TO DO ::
• 1. According to the passage on Penicillium chrysogenum, what color are the conidia of P. chrysogenum?
• 2. Can you translate this sentence from the passage on Penicillium chrysogenum into Spanish: "The airborne asexual spores of P. chrysogenum are important human allergens."
• 3. Write what comes next in the passage on Penicillium chrysogenum, picking up after its final sentence.

EXTRACTED TEXT ::
■ ■ ■ ■ ■ ■ ■
Like the many other species of the genus Penicillium, P. chrysogenum usually reproduces by forming dry chains of spores (or conidia) from brush-shaped conidiophores. The conidia are typically carried by air currents to new colonisation sites. In P. chrysogenum, the conidia are blue to blue-green, and the mold sometimes exudes a yellow pigment. However, P. chrysogenum cannot be identified based on colour alone. Observations of morphology and microscopic features are needed to confirm its identity and DNA sequencing is essential to distinguish it from closely related species such as P. rubens. The sexual stage of P. chrysogenum was discovered in 2013 by mating cultures in the dark on oatmeal agar supplemented with biotin, after the mating types (MAT1-1 or MAT1-2) of the strains had been determined using PCR amplification.

The airborne asexual spores of P. chrysogenum are important human allergens. Vacuolar and alkaline serine proteases have been implicated as the major allergenic proteins.
■ ■ ■ ■ ■ ■ ■
DATA FOR ANALYSIS ::
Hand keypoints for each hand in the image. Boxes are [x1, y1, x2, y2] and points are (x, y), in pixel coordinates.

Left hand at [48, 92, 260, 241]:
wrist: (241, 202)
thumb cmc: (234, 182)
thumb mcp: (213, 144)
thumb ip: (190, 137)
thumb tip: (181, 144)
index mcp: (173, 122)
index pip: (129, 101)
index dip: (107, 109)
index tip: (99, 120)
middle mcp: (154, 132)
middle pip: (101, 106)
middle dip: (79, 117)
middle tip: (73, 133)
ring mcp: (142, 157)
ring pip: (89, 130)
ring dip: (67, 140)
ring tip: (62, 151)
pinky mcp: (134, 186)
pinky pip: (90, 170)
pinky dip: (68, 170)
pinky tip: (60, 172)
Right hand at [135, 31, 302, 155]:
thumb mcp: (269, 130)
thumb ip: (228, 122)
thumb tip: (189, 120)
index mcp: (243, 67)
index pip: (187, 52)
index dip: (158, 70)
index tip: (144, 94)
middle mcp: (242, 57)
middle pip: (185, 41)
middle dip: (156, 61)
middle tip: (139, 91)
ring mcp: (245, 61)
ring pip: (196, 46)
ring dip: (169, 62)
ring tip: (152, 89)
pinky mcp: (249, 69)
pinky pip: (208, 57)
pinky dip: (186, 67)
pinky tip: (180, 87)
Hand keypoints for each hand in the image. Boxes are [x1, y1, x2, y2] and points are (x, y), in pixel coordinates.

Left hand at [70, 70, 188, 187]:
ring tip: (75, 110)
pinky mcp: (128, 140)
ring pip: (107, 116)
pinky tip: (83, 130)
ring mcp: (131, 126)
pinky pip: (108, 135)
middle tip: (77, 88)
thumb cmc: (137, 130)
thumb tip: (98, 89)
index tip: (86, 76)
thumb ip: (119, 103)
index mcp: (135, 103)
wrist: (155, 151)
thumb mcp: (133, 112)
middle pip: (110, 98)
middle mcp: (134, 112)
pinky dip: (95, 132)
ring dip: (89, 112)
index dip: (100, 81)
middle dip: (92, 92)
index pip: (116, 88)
■ ■ ■ ■ ■ ■ ■
TASK-BY-TASK OUTPUTS ::
• 1. Blue to blue-green.

• 2. Las esporas asexuales de P. chrysogenum transportadas por el aire son alérgenos humanos importantes.

• 3.
P. chrysogenum spores have been found at altitudes of between 57 and 77 kilometers.

P. chrysogenum has been used industrially to produce penicillin and xanthocillin X, to treat pulp mill waste, and to produce the enzymes polyamine oxidase, phosphogluconate dehydrogenase, and glucose oxidase.

==Science==
The discovery of penicillin ushered in a new age of antibiotics derived from microorganisms. Penicillin is an antibiotic isolated from growing Penicillium mold in a fermenter. The mold is grown in a liquid culture containing sugar and other nutrients including a source of nitrogen. As the mold grows, it uses up the sugar and starts to make penicillin only after using up most of the nutrients for growth.

==Genetics and evolution==

The ability to produce penicillin appears to have evolved over millions of years, and is shared with several other related fungi. It is believed to confer a selective advantage during competition with bacteria for food sources. Some bacteria have consequently developed the counter-ability to survive penicillin exposure by producing penicillinases, enzymes that degrade penicillin, thus becoming penicillin resistant.

The principal genes responsible for producing penicillin, pcbAB, pcbC, and penDE are closely linked, forming a cluster on chromosome I. Some high-producing Penicillium chrysogenum strains used for the industrial production of penicillin contain multiple tandem copies of the penicillin gene cluster.

Similar to other filamentous fungi, CRISPR/Cas9-mediated genome editing techniques are available for editing the genome of Penicillium chrysogenum.